▶ The task: Rewrite the stretch of the forum thread on fixed-gear commuting from "Since you're in" through "those 9% grades...", replacing "saddle" with "seat".

▶ Passage shown:
Up until recently, I too had a fixed Cross-Check commuter. Although riding fixed has many advantages, I enjoy the hills too much. I love the bike but the fixed gear was limiting my routes and I ended up riding the bike less because of it. I put gears on it and now I can go anywhere without being concerned about having the right gear.

Since you're in NYC, you probably don't have a need for gears so a fixed gear should be no problem.


----------



## gogogomoveit (Nov 20, 2003)

I put 42/15 on my single speed commuter. Great fun. The only little rollie I have to encounter is a 7% half mile up. I just go out of saddle and grind it through, Actually a 42/17 will work nicely too. Only if I can use my single speed on those 9% grades...


----------



## bikenerd (Jan 22, 2004)

▶ Entries:
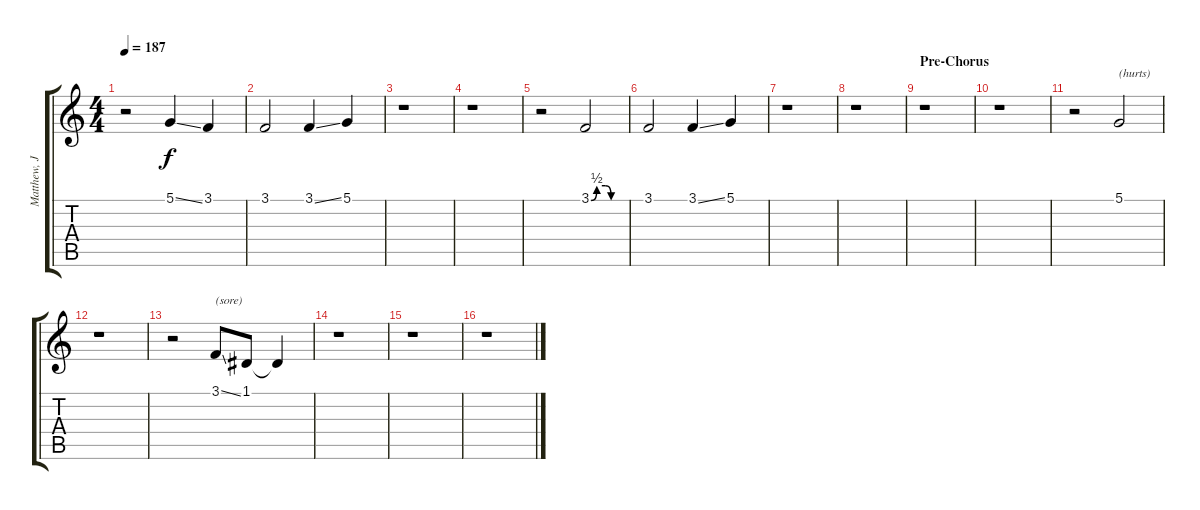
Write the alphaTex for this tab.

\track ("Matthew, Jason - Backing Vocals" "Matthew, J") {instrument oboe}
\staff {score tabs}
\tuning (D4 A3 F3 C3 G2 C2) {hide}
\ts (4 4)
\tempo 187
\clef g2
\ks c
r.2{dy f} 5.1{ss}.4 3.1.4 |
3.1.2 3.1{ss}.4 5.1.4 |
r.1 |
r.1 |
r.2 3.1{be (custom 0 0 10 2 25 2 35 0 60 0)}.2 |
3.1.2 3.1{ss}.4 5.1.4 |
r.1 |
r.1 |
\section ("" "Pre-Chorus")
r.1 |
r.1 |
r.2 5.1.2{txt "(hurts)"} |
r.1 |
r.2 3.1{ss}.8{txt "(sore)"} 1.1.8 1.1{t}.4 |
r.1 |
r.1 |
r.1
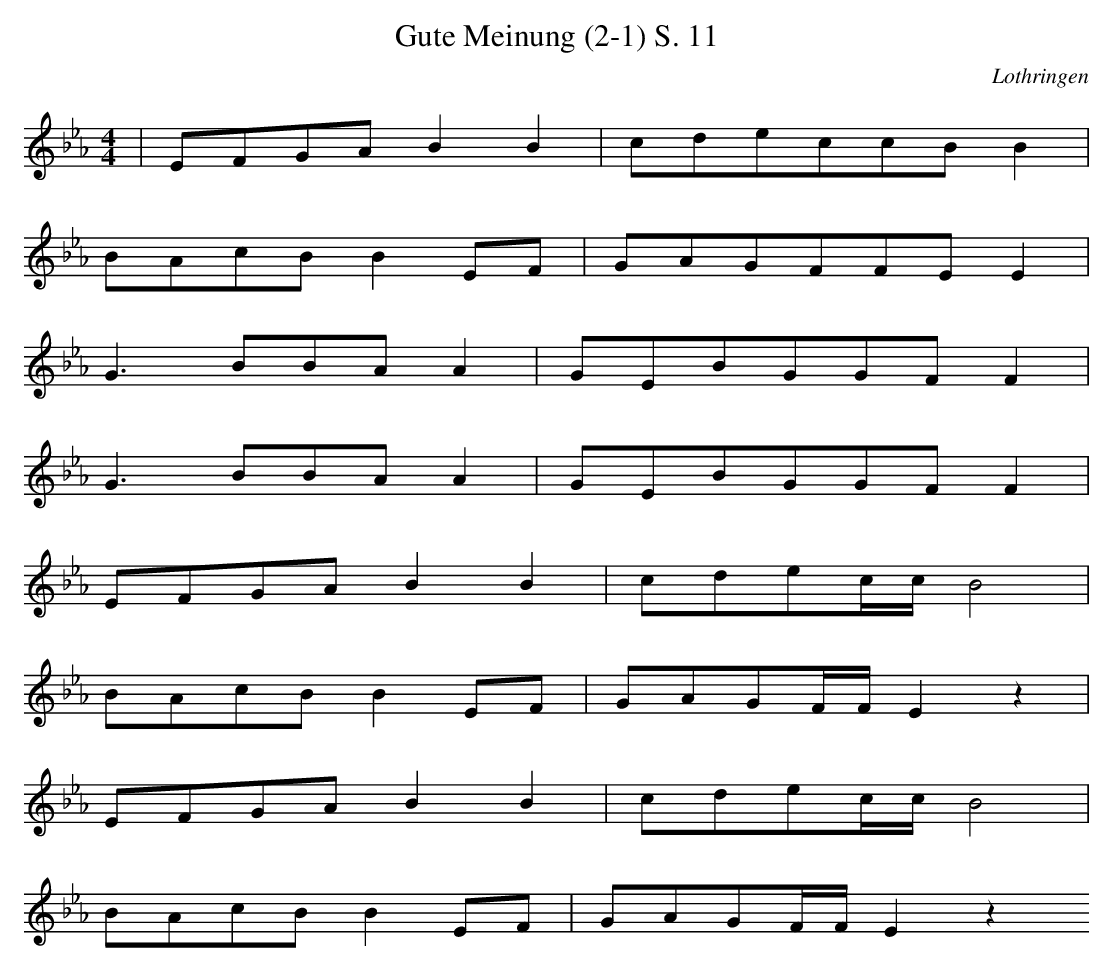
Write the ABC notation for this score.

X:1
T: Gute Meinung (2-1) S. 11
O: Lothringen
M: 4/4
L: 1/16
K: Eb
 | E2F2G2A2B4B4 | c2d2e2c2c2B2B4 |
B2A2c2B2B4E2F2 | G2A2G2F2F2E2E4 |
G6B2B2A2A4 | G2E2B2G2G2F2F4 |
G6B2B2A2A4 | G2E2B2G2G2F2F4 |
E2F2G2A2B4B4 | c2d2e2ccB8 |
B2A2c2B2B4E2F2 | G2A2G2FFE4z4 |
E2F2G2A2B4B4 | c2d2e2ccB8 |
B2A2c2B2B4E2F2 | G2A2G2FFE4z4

▶ Answer to the problem:
Since you're in NYC, you probably don't have a need for gears so a fixed gear should be no problem.


----------



## gogogomoveit (Nov 20, 2003)

I put 42/15 on my single speed commuter. Great fun. The only little rollie I have to encounter is a 7% half mile up. I just go out of seat and grind it through, Actually a 42/17 will work nicely too. Only if I can use my single speed on those 9% grades...